→ Work instruction: Exact copies of the records below are required.

--- Material provided Enclosed Below ---

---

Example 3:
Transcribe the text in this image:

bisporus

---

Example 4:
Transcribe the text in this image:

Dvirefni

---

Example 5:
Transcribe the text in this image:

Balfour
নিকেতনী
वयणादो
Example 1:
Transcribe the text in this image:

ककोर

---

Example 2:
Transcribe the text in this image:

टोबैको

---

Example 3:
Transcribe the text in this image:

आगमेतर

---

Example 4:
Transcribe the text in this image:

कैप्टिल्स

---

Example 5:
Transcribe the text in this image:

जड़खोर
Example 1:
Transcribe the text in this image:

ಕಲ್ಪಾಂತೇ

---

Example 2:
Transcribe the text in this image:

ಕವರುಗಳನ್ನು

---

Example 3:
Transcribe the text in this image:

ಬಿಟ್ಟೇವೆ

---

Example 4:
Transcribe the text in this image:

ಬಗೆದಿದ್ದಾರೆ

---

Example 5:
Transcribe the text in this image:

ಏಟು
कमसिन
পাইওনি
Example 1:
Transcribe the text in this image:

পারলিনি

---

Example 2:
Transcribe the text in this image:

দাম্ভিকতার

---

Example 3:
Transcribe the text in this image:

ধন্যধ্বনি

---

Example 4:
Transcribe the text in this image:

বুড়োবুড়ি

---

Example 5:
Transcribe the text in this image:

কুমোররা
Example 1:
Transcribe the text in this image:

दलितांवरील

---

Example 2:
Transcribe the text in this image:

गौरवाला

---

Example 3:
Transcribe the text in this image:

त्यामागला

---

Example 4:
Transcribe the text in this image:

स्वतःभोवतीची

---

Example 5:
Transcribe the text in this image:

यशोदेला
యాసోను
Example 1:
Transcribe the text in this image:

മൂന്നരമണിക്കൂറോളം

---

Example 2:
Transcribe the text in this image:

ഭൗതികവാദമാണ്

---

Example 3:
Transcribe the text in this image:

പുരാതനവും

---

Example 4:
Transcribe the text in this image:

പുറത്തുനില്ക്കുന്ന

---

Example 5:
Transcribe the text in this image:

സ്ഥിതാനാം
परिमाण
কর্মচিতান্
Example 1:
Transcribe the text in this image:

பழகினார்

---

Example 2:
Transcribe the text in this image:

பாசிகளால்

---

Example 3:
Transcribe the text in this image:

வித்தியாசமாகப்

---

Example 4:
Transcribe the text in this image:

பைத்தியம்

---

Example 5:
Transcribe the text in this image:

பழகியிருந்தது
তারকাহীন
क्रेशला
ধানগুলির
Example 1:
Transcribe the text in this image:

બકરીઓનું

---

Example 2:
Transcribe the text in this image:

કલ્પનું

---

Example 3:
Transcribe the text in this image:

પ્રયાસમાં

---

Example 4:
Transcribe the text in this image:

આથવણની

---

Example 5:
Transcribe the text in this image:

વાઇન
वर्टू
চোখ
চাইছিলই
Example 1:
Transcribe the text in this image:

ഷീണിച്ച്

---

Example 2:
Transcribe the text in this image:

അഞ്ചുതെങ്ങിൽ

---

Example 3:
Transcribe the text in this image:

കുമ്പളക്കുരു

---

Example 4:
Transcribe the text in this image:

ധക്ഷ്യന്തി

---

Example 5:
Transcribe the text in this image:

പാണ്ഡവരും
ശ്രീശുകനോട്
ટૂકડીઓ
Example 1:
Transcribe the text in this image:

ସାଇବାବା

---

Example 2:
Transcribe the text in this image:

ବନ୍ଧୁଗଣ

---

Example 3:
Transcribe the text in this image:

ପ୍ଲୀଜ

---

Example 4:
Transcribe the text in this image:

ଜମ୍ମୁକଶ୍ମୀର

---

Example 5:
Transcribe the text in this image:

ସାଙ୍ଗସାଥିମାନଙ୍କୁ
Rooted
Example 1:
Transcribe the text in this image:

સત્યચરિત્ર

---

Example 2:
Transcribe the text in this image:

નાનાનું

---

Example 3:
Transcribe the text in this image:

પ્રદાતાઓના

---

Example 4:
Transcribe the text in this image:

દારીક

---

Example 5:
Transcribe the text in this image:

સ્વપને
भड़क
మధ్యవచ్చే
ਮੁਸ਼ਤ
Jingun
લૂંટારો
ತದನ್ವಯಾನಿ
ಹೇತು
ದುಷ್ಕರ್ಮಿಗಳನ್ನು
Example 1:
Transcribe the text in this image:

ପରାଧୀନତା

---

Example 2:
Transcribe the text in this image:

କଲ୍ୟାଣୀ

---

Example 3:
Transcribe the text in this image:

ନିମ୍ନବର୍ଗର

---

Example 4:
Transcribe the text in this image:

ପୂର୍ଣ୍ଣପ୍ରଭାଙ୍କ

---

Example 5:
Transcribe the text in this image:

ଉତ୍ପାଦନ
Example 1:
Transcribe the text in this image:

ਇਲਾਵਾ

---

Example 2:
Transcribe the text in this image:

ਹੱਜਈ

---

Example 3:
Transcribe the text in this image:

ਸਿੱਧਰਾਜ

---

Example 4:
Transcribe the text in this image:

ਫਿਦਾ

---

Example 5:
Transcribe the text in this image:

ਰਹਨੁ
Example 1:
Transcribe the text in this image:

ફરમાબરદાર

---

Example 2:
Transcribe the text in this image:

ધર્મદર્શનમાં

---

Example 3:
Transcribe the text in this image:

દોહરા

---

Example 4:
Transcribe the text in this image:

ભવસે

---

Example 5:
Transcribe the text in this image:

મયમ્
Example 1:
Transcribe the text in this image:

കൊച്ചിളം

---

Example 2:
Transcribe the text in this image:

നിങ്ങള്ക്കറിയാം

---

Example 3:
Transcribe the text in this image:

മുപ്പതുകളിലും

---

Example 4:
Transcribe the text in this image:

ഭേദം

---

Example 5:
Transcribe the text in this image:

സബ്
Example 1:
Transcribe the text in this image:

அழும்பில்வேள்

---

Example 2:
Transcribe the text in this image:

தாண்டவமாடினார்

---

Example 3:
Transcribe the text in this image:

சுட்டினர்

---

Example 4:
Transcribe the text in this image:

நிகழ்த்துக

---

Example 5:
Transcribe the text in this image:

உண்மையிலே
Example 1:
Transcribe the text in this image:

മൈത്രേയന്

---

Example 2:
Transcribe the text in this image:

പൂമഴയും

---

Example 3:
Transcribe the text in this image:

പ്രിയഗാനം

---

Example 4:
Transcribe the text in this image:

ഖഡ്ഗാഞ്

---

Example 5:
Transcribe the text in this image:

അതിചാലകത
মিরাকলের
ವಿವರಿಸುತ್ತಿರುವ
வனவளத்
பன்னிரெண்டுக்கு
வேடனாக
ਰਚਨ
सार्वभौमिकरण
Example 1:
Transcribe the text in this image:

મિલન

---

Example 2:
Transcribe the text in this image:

--- End of Enclosed Material provided ---

→ Task solution:
---

Example 3:
Transcribe the text in this image:

bisporus

---

Example 4:
Transcribe the text in this image:

Dvirefni

---

Example 5:
Transcribe the text in this image:

Balfour
নিকেতনী
वयणादो
Example 1:
Transcribe the text in this image:

ककोर

---

Example 2:
Transcribe the text in this image:

टोबैको

---

Example 3:
Transcribe the text in this image:

आगमेतर

---

Example 4:
Transcribe the text in this image:

कैप्टिल्स

---

Example 5:
Transcribe the text in this image:

जड़खोर
Example 1:
Transcribe the text in this image:

ಕಲ್ಪಾಂತೇ

---

Example 2:
Transcribe the text in this image:

ಕವರುಗಳನ್ನು

---

Example 3:
Transcribe the text in this image:

ಬಿಟ್ಟೇವೆ

---

Example 4:
Transcribe the text in this image:

ಬಗೆದಿದ್ದಾರೆ

---

Example 5:
Transcribe the text in this image:

ಏಟು
कमसिन
পাইওনি
Example 1:
Transcribe the text in this image:

পারলিনি

---

Example 2:
Transcribe the text in this image:

দাম্ভিকতার

---

Example 3:
Transcribe the text in this image:

ধন্যধ্বনি

---

Example 4:
Transcribe the text in this image:

বুড়োবুড়ি

---

Example 5:
Transcribe the text in this image:

কুমোররা
Example 1:
Transcribe the text in this image:

दलितांवरील

---

Example 2:
Transcribe the text in this image:

गौरवाला

---

Example 3:
Transcribe the text in this image:

त्यामागला

---

Example 4:
Transcribe the text in this image:

स्वतःभोवतीची

---

Example 5:
Transcribe the text in this image:

यशोदेला
యాసోను
Example 1:
Transcribe the text in this image:

മൂന്നരമണിക്കൂറോളം

---

Example 2:
Transcribe the text in this image:

ഭൗതികവാദമാണ്

---

Example 3:
Transcribe the text in this image:

പുരാതനവും

---

Example 4:
Transcribe the text in this image:

പുറത്തുനില്ക്കുന്ന

---

Example 5:
Transcribe the text in this image:

സ്ഥിതാനാം
परिमाण
কর্মচিতান্
Example 1:
Transcribe the text in this image:

பழகினார்

---

Example 2:
Transcribe the text in this image:

பாசிகளால்

---

Example 3:
Transcribe the text in this image:

வித்தியாசமாகப்

---

Example 4:
Transcribe the text in this image:

பைத்தியம்

---

Example 5:
Transcribe the text in this image:

பழகியிருந்தது
তারকাহীন
क्रेशला
ধানগুলির
Example 1:
Transcribe the text in this image:

બકરીઓનું

---

Example 2:
Transcribe the text in this image:

કલ્પનું

---

Example 3:
Transcribe the text in this image:

પ્રયાસમાં

---

Example 4:
Transcribe the text in this image:

આથવણની

---

Example 5:
Transcribe the text in this image:

વાઇન
वर्टू
চোখ
চাইছিলই
Example 1:
Transcribe the text in this image:

ഷീണിച്ച്

---

Example 2:
Transcribe the text in this image:

അഞ്ചുതെങ്ങിൽ

---

Example 3:
Transcribe the text in this image:

കുമ്പളക്കുരു

---

Example 4:
Transcribe the text in this image:

ധക്ഷ്യന്തി

---

Example 5:
Transcribe the text in this image:

പാണ്ഡവരും
ശ്രീശുകനോട്
ટૂકડીઓ
Example 1:
Transcribe the text in this image:

ସାଇବାବା

---

Example 2:
Transcribe the text in this image:

ବନ୍ଧୁଗଣ

---

Example 3:
Transcribe the text in this image:

ପ୍ଲୀଜ

---

Example 4:
Transcribe the text in this image:

ଜମ୍ମୁକଶ୍ମୀର

---

Example 5:
Transcribe the text in this image:

ସାଙ୍ଗସାଥିମାନଙ୍କୁ
Rooted
Example 1:
Transcribe the text in this image:

સત્યચરિત્ર

---

Example 2:
Transcribe the text in this image:

નાનાનું

---

Example 3:
Transcribe the text in this image:

પ્રદાતાઓના

---

Example 4:
Transcribe the text in this image:

દારીક

---

Example 5:
Transcribe the text in this image:

સ્વપને
भड़क
మధ్యవచ్చే
ਮੁਸ਼ਤ
Jingun
લૂંટારો
ತದನ್ವಯಾನಿ
ಹೇತು
ದುಷ್ಕರ್ಮಿಗಳನ್ನು
Example 1:
Transcribe the text in this image:

ପରାଧୀନତା

---

Example 2:
Transcribe the text in this image:

କଲ୍ୟାଣୀ

---

Example 3:
Transcribe the text in this image:

ନିମ୍ନବର୍ଗର

---

Example 4:
Transcribe the text in this image:

ପୂର୍ଣ୍ଣପ୍ରଭାଙ୍କ

---

Example 5:
Transcribe the text in this image:

ଉତ୍ପାଦନ
Example 1:
Transcribe the text in this image:

ਇਲਾਵਾ

---

Example 2:
Transcribe the text in this image:

ਹੱਜਈ

---

Example 3:
Transcribe the text in this image:

ਸਿੱਧਰਾਜ

---

Example 4:
Transcribe the text in this image:

ਫਿਦਾ

---

Example 5:
Transcribe the text in this image:

ਰਹਨੁ
Example 1:
Transcribe the text in this image:

ફરમાબરદાર

---

Example 2:
Transcribe the text in this image:

ધર્મદર્શનમાં

---

Example 3:
Transcribe the text in this image:

દોહરા

---

Example 4:
Transcribe the text in this image:

ભવસે

---

Example 5:
Transcribe the text in this image:

મયમ્
Example 1:
Transcribe the text in this image:

കൊച്ചിളം

---

Example 2:
Transcribe the text in this image:

നിങ്ങള്ക്കറിയാം

---

Example 3:
Transcribe the text in this image:

മുപ്പതുകളിലും

---

Example 4:
Transcribe the text in this image:

ഭേദം

---

Example 5:
Transcribe the text in this image:

സബ്
Example 1:
Transcribe the text in this image:

அழும்பில்வேள்

---

Example 2:
Transcribe the text in this image:

தாண்டவமாடினார்

---

Example 3:
Transcribe the text in this image:

சுட்டினர்

---

Example 4:
Transcribe the text in this image:

நிகழ்த்துக

---

Example 5:
Transcribe the text in this image:

உண்மையிலே
Example 1:
Transcribe the text in this image:

മൈത്രേയന്

---

Example 2:
Transcribe the text in this image:

പൂമഴയും

---

Example 3:
Transcribe the text in this image:

പ്രിയഗാനം

---

Example 4:
Transcribe the text in this image:

ഖഡ്ഗാഞ്

---

Example 5:
Transcribe the text in this image:

അതിചാലകത
মিরাকলের
ವಿವರಿಸುತ್ತಿರುವ
வனவளத்
பன்னிரெண்டுக்கு
வேடனாக
ਰਚਨ
सार्वभौमिकरण
Example 1:
Transcribe the text in this image:

મિલન

---

Example 2:
Transcribe the text in this image:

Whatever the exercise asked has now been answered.